Bowman and his attorney, Paul J. Hetznecker, have not been able to identify the officers involved.
The city declined to comment, citing pending litigation. The Police Department said its Internal Affairs Bureau is investigating the incident, and did not comment further.
Bowman, a student at Morehouse College, was visiting his parents in Philadelphia at the time, and along with two friends, wanted to witness the protests unfolding in West Philadelphia. They stopped by around 11 p.m. on their way to Center City, and briefly parked at Chestnut and Ruby Streets, where clashes between protesters and police had turned violent.
Bowman and two of his friends were taking photos and videos of the unrest from the car with their phones, the suit says. At one point, an officer wearing tactical gear and holding a shield jumped and slid across the hood of a car while chasing protesters, according to the suit, which said events unfolded this way:
“Woah!” Bowman yelled out the window from the rear passenger seat. The officer yelled “Woah!” back and continued on.
» READ MORE: Fatal police shooting of Walter Wallace Jr. prompts heated overnight protests in West Philly
A second officer ran toward the car and swung his metal baton through the open backseat passenger window, striking Bowman in the face. The officer left the scene chasing protesters as Bowman screamed in pain.
Bowman and his friends drove to find help and report what had happened, and spoke with an officer wearing a white shirt, believed to be a sergeant, according to the suit. But the officer “told them that there was nothing he could do about it and refused to take a report or call for medical assistance,” the suit says.

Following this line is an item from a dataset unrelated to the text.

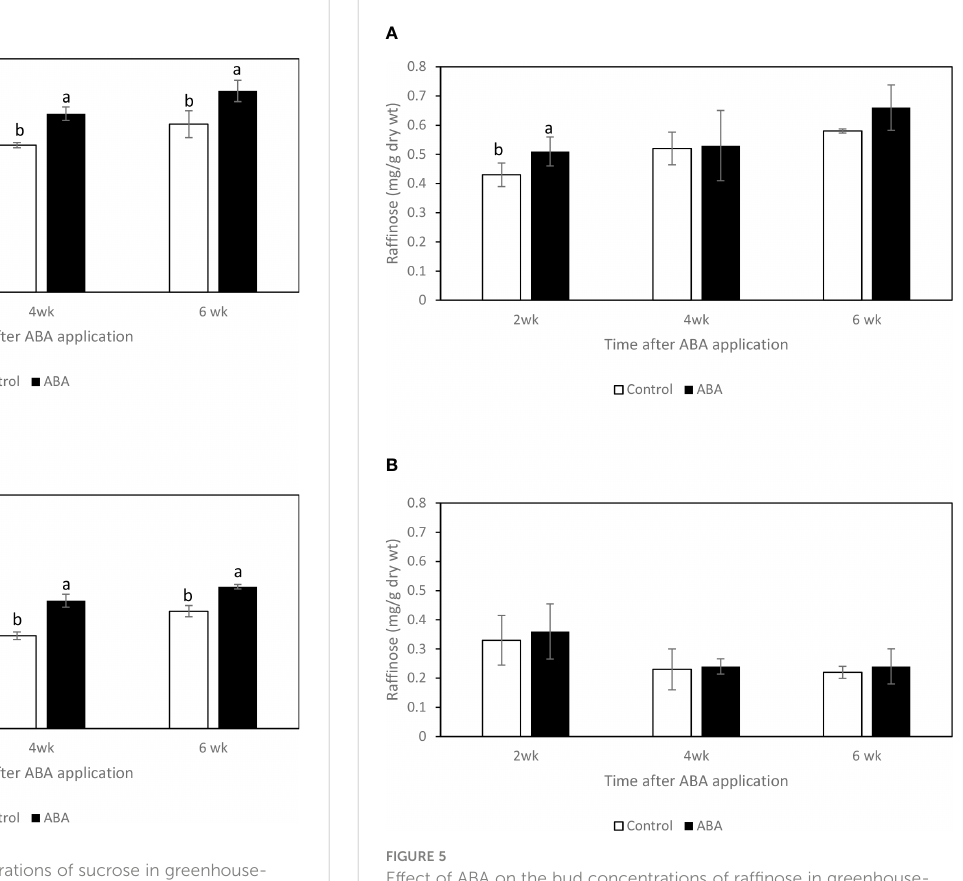
FIGURE 4 Effect of ABA on the bud concentrations of sucrose in greenhouse- grown grapevines (A) ‘ Chambourcin ’ and (B) ‘ Cabernet franc ’ . Bars with different letters are signi fi cantly different at p ≤ 0.05. (n = 4). Standard errors are presented.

Bowman went home, and later, when he went to blow his nose, he said, his face blew up like a balloon, a telltale sign of facial trauma. His mother took him to Abington Hospital, where he said doctors found multiple bones on the left side of his face were shattered, including those supporting his nose and eye socket.
“I was in excruciating pain,” Bowman said in an interview. “My nose felt like it was on the other side of my face.”
He underwent three surgeries over the following seven months, including facial reconstructive surgery in which a titanium plate was inserted into his face to support his eye socket.
“That first month, I actually was crying, I couldn’t look at myself,” he said. “I hated the way my face looked. I couldn’t look in the mirror for like two months.”
Even today, he said, his family says he looks different.
He sometimes feels a sharp pain under his left eye, and the vision in that eye is now slightly worse, he said. If he laughs a certain way, he can feel the titanium plate moving in his face.
Psychologically, he’s only recently come to terms with what happened, he said, and he feels anxious around police.
“As a young Black man, I learned this at young age,” he said. “But it’s something different that comes with it when you been through it. ...There’s a different way your heart beats.”
Hetznecker, Bowman’s attorney, said the Police Department’s Internal Affairs unit has been investigating the incident for 15 months, but still has not told him the identities of the officers involved.
“But he knows who he is and he should step forward and be held accountable,” Hetznecker said.
Bowman’s experience occurred just two blocks from where, on the same night, Rickia Young, a 29-year-old mother, was pulled from her SUV, beaten by police, then separated from her toddler. The city paid her $2 million after negotiations with her lawyers. Bowman’s suit adds to the more than 300 claims filed in response to police tactics during the 2020 racial justice protests.